234pp 16pp plates map introduction
bibliography notes index
pbk with flaps 140 x 215mm portrait
Published in association with Ostara Publishing


This is a beautiful book, a poetic evocation and worthy of a place on the shelf beside Kinglake's Eothen and Robert Byron's Road to Oxiana.
John Morris in the Sunday Times

Rich in anecdote and general speculation.
Simon Raven in the Observer

When I first read this book years ago it had all the glamour of a revelation. Levi reminds me that travel writing need have no boundaries. He moves seamlessly between its different elements, writing about Persian history, an elderly shepherd in the passes of Nuristan, the ruined tomb of Shah Rukh's mother and a visit to the Kabul zoo as if they are all aspects of the same thing, which of course they are. No one writes about landscape with such exquisite restraint. A curiosity of The Light Garden is that it has one of the first appearances of Bruce Chatwin in a travel book: he was Levi's companion in Afghanistan. But this is a far greater work than anything Chatwin produced. Former Jesuit, novelist, biographer, archaeologist and classical scholar, Levi brings to the book the ensibilities of all these disciplines. But above all he is a poet, and The Light Garden has the lyricism and the metaphorical resonanceof poetry. I still turn to it for inspiration.
Stanley Stewart, winner of the Thomas Cook Travel Book Award, in the Daily Telegraph

From time immemorial Afghanistan has been a mountainous crossroads. Through it have come merchants with indigo and Chinese silk, Alexander the Great, nomads from the steppes, colonies of Buddhist monks, great Moghul conquerors and the ill-fated armies of the British Raj.

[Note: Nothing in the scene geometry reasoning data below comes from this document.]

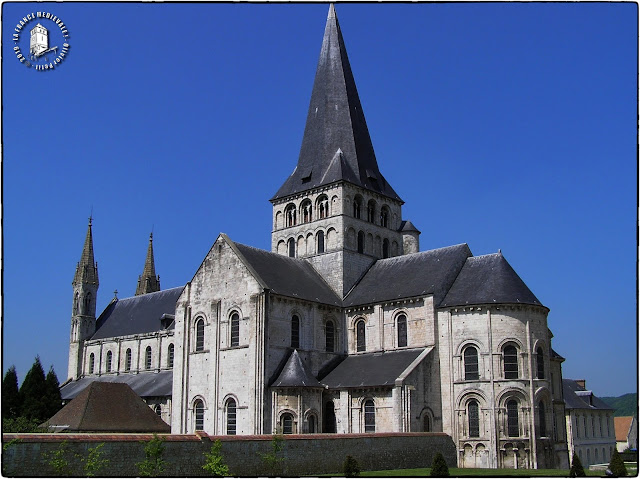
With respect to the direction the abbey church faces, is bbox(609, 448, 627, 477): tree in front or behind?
behind

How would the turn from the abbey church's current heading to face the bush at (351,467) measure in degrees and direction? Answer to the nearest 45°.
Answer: approximately 135° to its left

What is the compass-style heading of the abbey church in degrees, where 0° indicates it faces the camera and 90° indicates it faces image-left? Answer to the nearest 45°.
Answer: approximately 135°

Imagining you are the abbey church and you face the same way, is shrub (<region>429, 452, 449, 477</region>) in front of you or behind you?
behind

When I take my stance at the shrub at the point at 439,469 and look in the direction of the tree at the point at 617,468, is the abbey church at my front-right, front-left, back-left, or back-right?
back-left

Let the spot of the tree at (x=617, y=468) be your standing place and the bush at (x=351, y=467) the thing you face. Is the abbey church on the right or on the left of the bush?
right
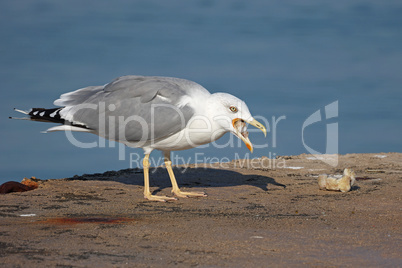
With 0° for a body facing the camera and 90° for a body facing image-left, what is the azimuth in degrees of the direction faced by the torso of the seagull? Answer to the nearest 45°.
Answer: approximately 270°

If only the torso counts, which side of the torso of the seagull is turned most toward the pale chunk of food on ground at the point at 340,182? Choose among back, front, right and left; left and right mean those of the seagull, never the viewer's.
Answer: front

In 1970 Peter Levi, classical scholar, archaeologist and later Professor of Poetry at Oxford, set off with Bruce Chatwin to seek the clue which each migration left. It is this quest that gives his fascinating book its theme. How far east did Alexander really establish himself? Who built the great upland castle that exists on no map? Could the sculptors of Athens really have influenced the early Buddhist artists?

In drawing back the curtain on Afghanistan, Levi reveals not a rocky wilderness ranged over by plunderers, but, in the words above Babur's tomb, 'a highway for archangels'.

First published in 1973, this account of Afghanistan is an acknowledged classic of travel writing. It is now reissued with fresh photographs from the Chatwin archives and a new introduction in which Peter Levi looks back on a lost Afghanistan, 'an island in time, a ruined paradise', and on his friendship with the young Chatwin.


Peter Chad Tigar Levi was born in 1931, and educated at Beaumont and Oxford. He trained as a Jesuit and was ordained in 1964. He pursued an academic career as a classicist at Oxford, before leaving the priesthood and marrying in 1977. He was elected Professor of Poetry at Oxford in 1984. His published work includes many volumes of poetry, translations of the Greek classics, editions of Johnson, Boswell and Kipling, biographies, travel books and an autobiography, The Flutes of Autumn. He died in February 2000.